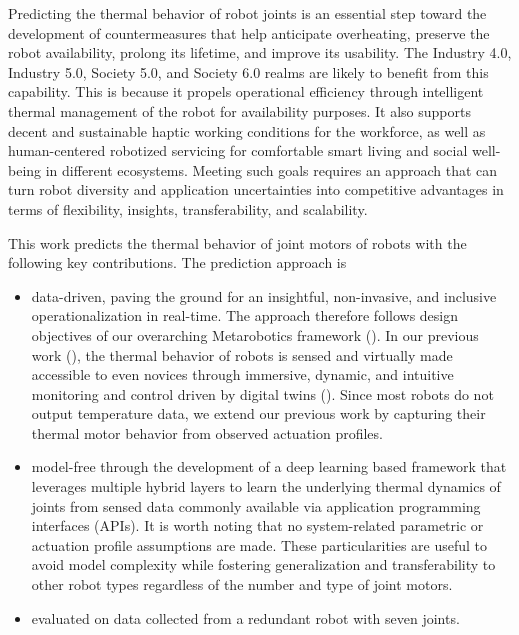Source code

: \documentclass{ifacconf}
\begin{document}
Predicting the thermal behavior of robot joints is an essential step toward the development of countermeasures that help anticipate overheating, preserve the robot availability,  prolong its lifetime, and improve its usability. The Industry 4.0, Industry 5.0,  Society 5.0, and Society 6.0 realms are likely to benefit from this capability. This is because it propels operational efficiency through intelligent thermal management of the robot for availability purposes. It also supports decent and sustainable haptic working conditions for the workforce, as well as human-centered robotized servicing for comfortable smart living and social well-being in different ecosystems. Meeting such goals requires an approach that can turn robot diversity and application uncertainties into competitive advantages in terms of flexibility, insights, transferability, and scalability.

This work predicts  the thermal behavior of joint motors of robots with the following key contributions. The prediction approach is
\begin{itemize}
	\item data-driven, paving the ground for an  insightful, non-invasive, and inclusive operationalization in real-time. The approach therefore follows  design objectives of our overarching Metarobotics framework (\cite{kaigom2023metarobotics}). In our previous work (\cite{abt}), the thermal behavior of  robots is sensed and virtually made accessible to even novices through  immersive, dynamic, and intuitive monitoring and control driven by digital twins (\cite{kaigom2020value}). Since most robots do not output temperature data, we extend our previous work by capturing their thermal motor behavior from observed  actuation profiles.
	\item model-free through the development of a deep learning based framework that leverages multiple hybrid layers to learn the underlying thermal dynamics of joints from sensed data commonly available via  application programming interfaces (APIs). It is worth noting that no system-related parametric or actuation profile assumptions are made. These particularities are useful to avoid model complexity while fostering generalization and transferability to other robot types regardless of the number and type of joint motors.
	\item evaluated on data collected from a redundant robot with seven joints.
\end{itemize}
\end{document}
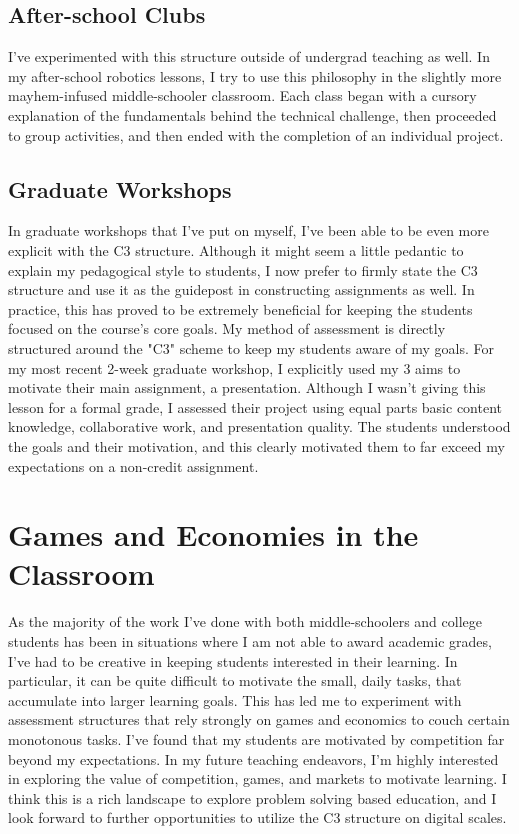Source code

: \documentclass[12pt]{amsart} \usepackage{amssymb}
\begin{document}
\subsection*{After-school Clubs}
I've experimented with this structure outside of undergrad teaching as well.  In my after-school robotics lessons, I try to use this philosophy in the slightly more mayhem-infused middle-schooler classroom. Each class began with a cursory explanation of the fundamentals behind the technical challenge, then proceeded to group activities, and then ended with the completion of an individual project.  


\subsection*{Graduate Workshops}
In graduate workshops that I've put on myself, I've been able to be even more explicit with the C3 structure. Although it might seem a little pedantic to explain my pedagogical style to students, I now prefer to firmly state the C3 structure and use it as the guidepost in constructing assignments as well.  In practice, this has proved to be extremely beneficial for keeping the students focused on the course's core goals.  My method of assessment is directly structured around the "C3" scheme to keep my students aware of my goals.  For my most recent 2-week graduate workshop, I explicitly used my 3 aims to motivate their main assignment, a presentation. Although I wasn't giving this lesson for a formal grade, I assessed their project using equal parts basic content knowledge, collaborative work, and presentation quality. The students understood the goals and their motivation, and this clearly motivated them to far exceed my expectations on a non-credit assignment.  

\section*{Games and Economies in the Classroom}
As the majority of the work I've done with both middle-schoolers and college students has been in situations where I am not able to award academic grades, I've had to be creative in keeping students interested in their learning.  In particular, it can be quite difficult to motivate the small, daily tasks, that accumulate into larger learning goals.  This has led me to experiment with assessment structures that rely strongly on games and economics to couch certain monotonous tasks.  I've found that my students are motivated by competition far beyond my expectations.  In my future teaching endeavors, I'm highly interested in exploring the value of competition, games, and markets to motivate learning.  I think this is a rich landscape to explore problem solving based education, and I look forward to further opportunities to utilize the C3 structure on digital scales.
\end{document}
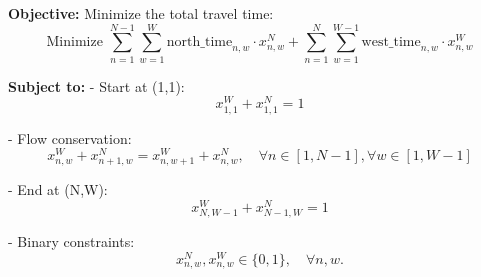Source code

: \documentclass{article}
\begin{document}
\textbf{Objective:}
Minimize the total travel time:
\[
\text{Minimize } \sum_{n=1}^{N-1} \sum_{w=1}^{W} \text{north\_time}_{n,w} \cdot x_{n,w}^N + \sum_{n=1}^{N} \sum_{w=1}^{W-1} \text{west\_time}_{n,w} \cdot x_{n,w}^W
\]

\textbf{Subject to:}
- Start at (1,1):
\[
x_{1,1}^W + x_{1,1}^N = 1
\]

- Flow conservation:
\[
x_{n,w}^W + x_{n+1,w}^N = x_{n,w+1}^W + x_{n,w}^N, \quad \forall n \in [1, N-1], \forall w \in [1, W-1]
\]

- End at (N,W):
\[
x_{N,W-1}^W + x_{N-1, W}^N = 1
\]

- Binary constraints:
\[
x_{n,w}^N, x_{n,w}^W \in \{0, 1\}, \quad \forall n, w.
\]
\end{document}
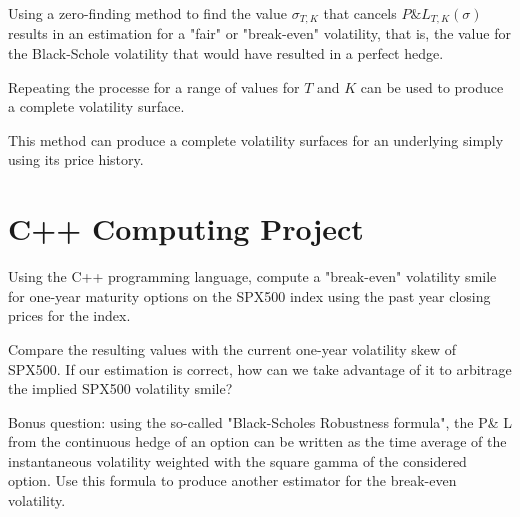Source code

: \documentclass[a4paper]{article}
\newcommand{\1}{\textbf{1}}
\begin{document}
\par Using a zero-finding method to find the value $\sigma_{T, K}$ that cancels $P\text{\&}L_{T, K}(\sigma)$ results in an estimation for a "fair" or "break-even" volatility, that is, the value for the Black-Schole volatility that would have resulted in a perfect hedge.

\par Repeating the processe for a range of values for $T$ and $K$ can be used to produce a complete volatility surface.

\begin{breakbox}
This method can produce a complete volatility surfaces for an underlying simply using its price history.
\end{breakbox}

\section{C++ Computing Project}

\par Using the C++ programming language, compute a "break-even" volatility smile for one-year maturity options on the SPX500 index using the past year closing prices for the index.

\par Compare the resulting values with the current one-year volatility skew of SPX500. If our estimation is correct, how can we take advantage of it to arbitrage the implied SPX500 volatility smile?

\par Bonus question: using the so-called "Black-Scholes Robustness formula", the P\& L from the continuous hedge of an option can be written as the time average of the instantaneous volatility weighted with the square gamma of the considered option. Use this formula to produce another estimator for the break-even volatility.


\end{document}
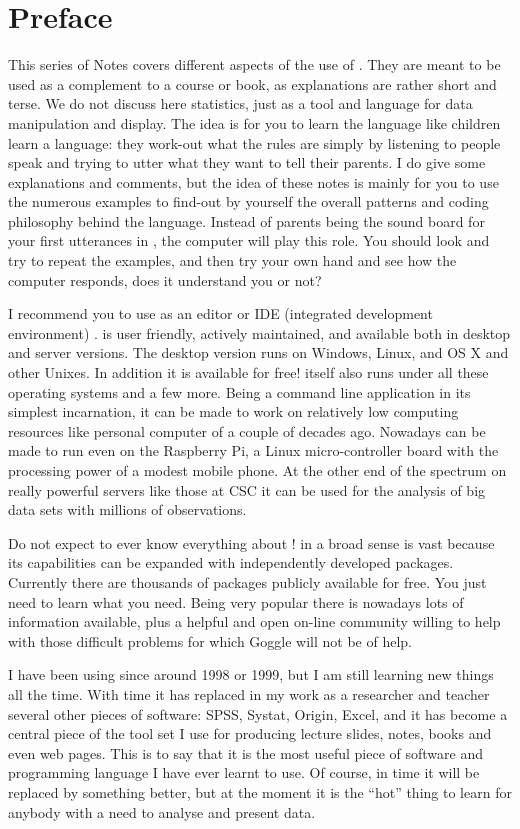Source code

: \documentclass[paper=a4,10pt,div=17,headsepline,BCOR=12mm,twoside,open=right]{scrbook}\usepackage{knitr}
\begin{document}
\chapter*{Preface}

This series of Notes covers different aspects of the use of \R. They are meant to be used as a complement to a course or book, as explanations
are rather short and terse. We do not discuss here statistics, just \R as a tool and language for data manipulation and display. The idea is for you to learn the \R language like children learn a language: they work-out what the rules are simply by listening to people speak and trying to utter what they want to tell their parents. I do give some explanations and comments, but the idea of these notes is mainly for you to use the numerous examples to find-out by yourself the overall patterns and coding philosophy behind the \R language. Instead of parents being the sound board for your first utterances in \R, the computer will play this role. You should look and try to repeat the examples, and then try your own hand and see how the computer responds, does it understand you or not?

I recommend you to use as an editor or IDE (integrated development environment) \RStudio. \RStudio is user friendly, actively maintained, and available both in desktop and server versions. The desktop version runs on Windows, Linux, and OS X and other Unixes. In addition it is available for free! \R itself also runs under all these operating systems and a few more. Being \R a command line application in its simplest incarnation, it can be made to work on relatively low computing resources like personal computer of a couple of decades ago. Nowadays \R can be made to run even on the Raspberry Pi, a Linux micro-controller board with the processing power of a modest mobile phone. At the other end of the spectrum on really powerful servers like those at \textsf{CSC} it can be used for the analysis of big data sets with millions of observations.

Do not expect to ever know everything about \R! \R in a broad sense is vast because its capabilities can be expanded with independently developed packages. Currently there are thousands of packages publicly available for free. You just need to learn what you need. Being very popular there is nowadays lots of information available, plus a helpful and open on-line community willing to help with those difficult problems for which Goggle will not be of help.

I have been using \R since around 1998 or 1999, but I am still learning new things all the time. With time it has replaced in my work as a researcher and teacher several other pieces of software: \textsf{SPSS}, \textsf{Systat}, \textsf{Origin}, \textsf{Excel}, and it has become a central piece of the tool set I use for producing lecture slides, notes, books and even web pages. This is to say that it is the most useful piece of software and programming language I have ever learnt to use. Of course, in time it will be replaced by something better, but at the moment it is the ``hot'' thing to learn for anybody with a need to analyse and present data.
\end{document}
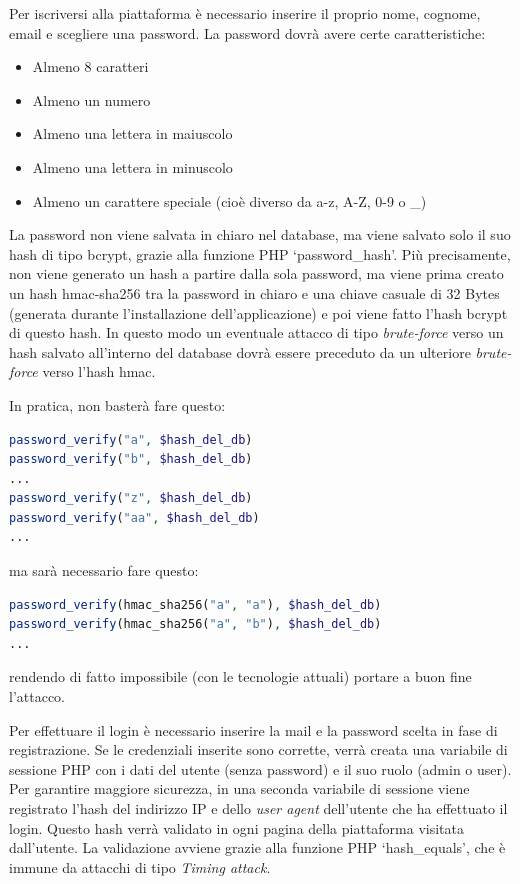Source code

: \documentclass[italian,12pt,a4paper,oneside,final]{report}
\begin{document}
Per iscriversi alla piattaforma è necessario inserire il proprio nome, cognome, email e scegliere una password.
La password dovrà avere certe caratteristiche:
\begin{itemize}
	\item Almeno 8 caratteri
	\item Almeno un numero
	\item Almeno una lettera in maiuscolo
	\item Almeno una lettera in minuscolo
	\item Almeno un carattere speciale (cioè diverso da a-z, A-Z, 0-9 o \_)
\end{itemize}
La password non viene salvata in chiaro nel database, ma viene salvato solo il suo hash di tipo bcrypt, grazie alla funzione PHP `password\_hash'.
Più precisamente, non viene generato un hash a partire dalla sola password, ma viene prima creato un hash hmac-sha256 tra la password in chiaro e una chiave casuale di 32 Bytes (generata durante l'installazione dell'applicazione) e poi viene fatto l'hash bcrypt di questo hash.
In questo modo un eventuale attacco di tipo \textit{brute-force} verso un hash salvato all'interno del database dovrà essere preceduto da un ulteriore \textit{brute-force} verso l'hash hmac.

\noindent In pratica, non basterà fare questo:
\begin{lstlisting}[language=php]
password_verify("a", $hash_del_db)
password_verify("b", $hash_del_db)
...
password_verify("z", $hash_del_db)
password_verify("aa", $hash_del_db)
...
\end{lstlisting}
ma sarà necessario fare questo:
\begin{lstlisting}[language=php]
password_verify(hmac_sha256("a", "a"), $hash_del_db)
password_verify(hmac_sha256("a", "b"), $hash_del_db)
...
\end{lstlisting}
rendendo di fatto impossibile (con le tecnologie attuali) portare a buon fine l'attacco.

Per effettuare il login è necessario inserire la mail e la password scelta in fase di registrazione.
Se le credenziali inserite sono corrette, verrà creata una variabile di sessione PHP con i dati del utente (senza password) e il suo ruolo (admin o user).
Per garantire maggiore sicurezza, in una seconda variabile di sessione viene registrato l'hash del indirizzo IP e dello \textit{user agent} dell'utente che ha effettuato il login.
Questo hash verrà validato in ogni pagina della piattaforma visitata dall'utente.
La validazione avviene grazie alla funzione PHP `hash\_equals', che è immune da attacchi di tipo \textit{Timing attack}.
\end{document}
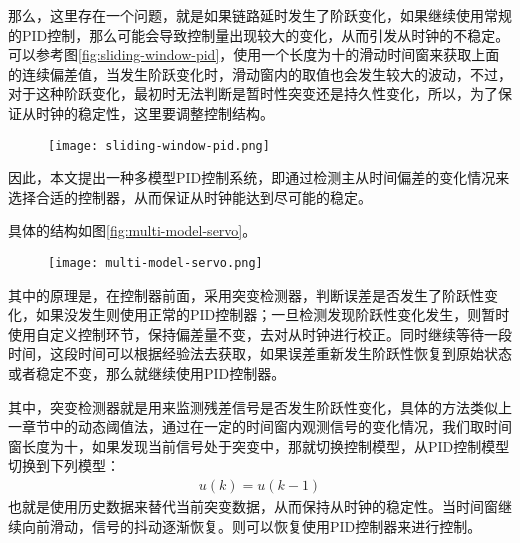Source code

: 那么，这里存在一个问题，就是如果链路延时发生了阶跃变化，如果继续使用常规的PID控制，那么可能会导致控制量出现较大的变化，从而引发从时钟的不稳定。可以参考图\ref{fig:sliding-window-pid}，使用一个长度为十的滑动时间窗来获取上面的连续偏差值，当发生阶跃变化时，滑动窗内的取值也会发生较大的波动，不过，对于这种阶跃变化，最初时无法判断是暂时性突变还是持久性变化，所以，为了保证从时钟的稳定性，这里要调整控制结构。
\begin{figure}[htbp]
  \centering
  \begin{minipage}[b]{0.7\textwidth}
   \captionstyle{\centering}
   \centering
   \texttt{[image: sliding-window-pid.png]}
  \end{minipage}     
\end{figure}

因此，本文提出一种多模型PID控制系统，即通过检测主从时间偏差的变化情况来选择合适的控制器，从而保证从时钟能达到尽可能的稳定。

具体的结构如图\ref{fig:multi-model-servo}。
\begin{figure}[htbp]
  \centering
  \begin{minipage}[b]{0.7\textwidth}
   \captionstyle{\centering}
   \centering
   \texttt{[image: multi-model-servo.png]}
  \end{minipage}     
\end{figure}

其中的原理是，在控制器前面，采用突变检测器，判断误差是否发生了阶跃性变化，如果没发生则使用正常的PID控制器；一旦检测发现阶跃性变化发生，则暂时使用自定义控制环节，保持偏差量不变，去对从时钟进行校正。同时继续等待一段时间，这段时间可以根据经验法去获取，如果误差重新发生阶跃性恢复到原始状态或者稳定不变，那么就继续使用PID控制器。

其中，突变检测器就是用来监测残差信号是否发生阶跃性变化，具体的方法类似上一章节中的动态阈值法，通过在一定的时间窗内观测信号的变化情况，我们取时间窗长度为十，如果发现当前信号处于突变中，那就切换控制模型，从PID控制模型切换到下列模型：
\begin {align}
u(k) = u(k-1)
\end{align}
也就是使用历史数据来替代当前突变数据，从而保持从时钟的稳定性。当时间窗继续向前滑动，信号的抖动逐渐恢复。则可以恢复使用PID控制器来进行控制。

• • • • •

### WHAT IS EXPECTED
Show the lines where the word "inserire" appears in the entries.

### TASK SOLUTION
Per iscriversi alla piattaforma è necessario inserire il proprio nome, cognome, email e scegliere una password.
Per effettuare il login è necessario inserire la mail e la password scelta in fase di registrazione.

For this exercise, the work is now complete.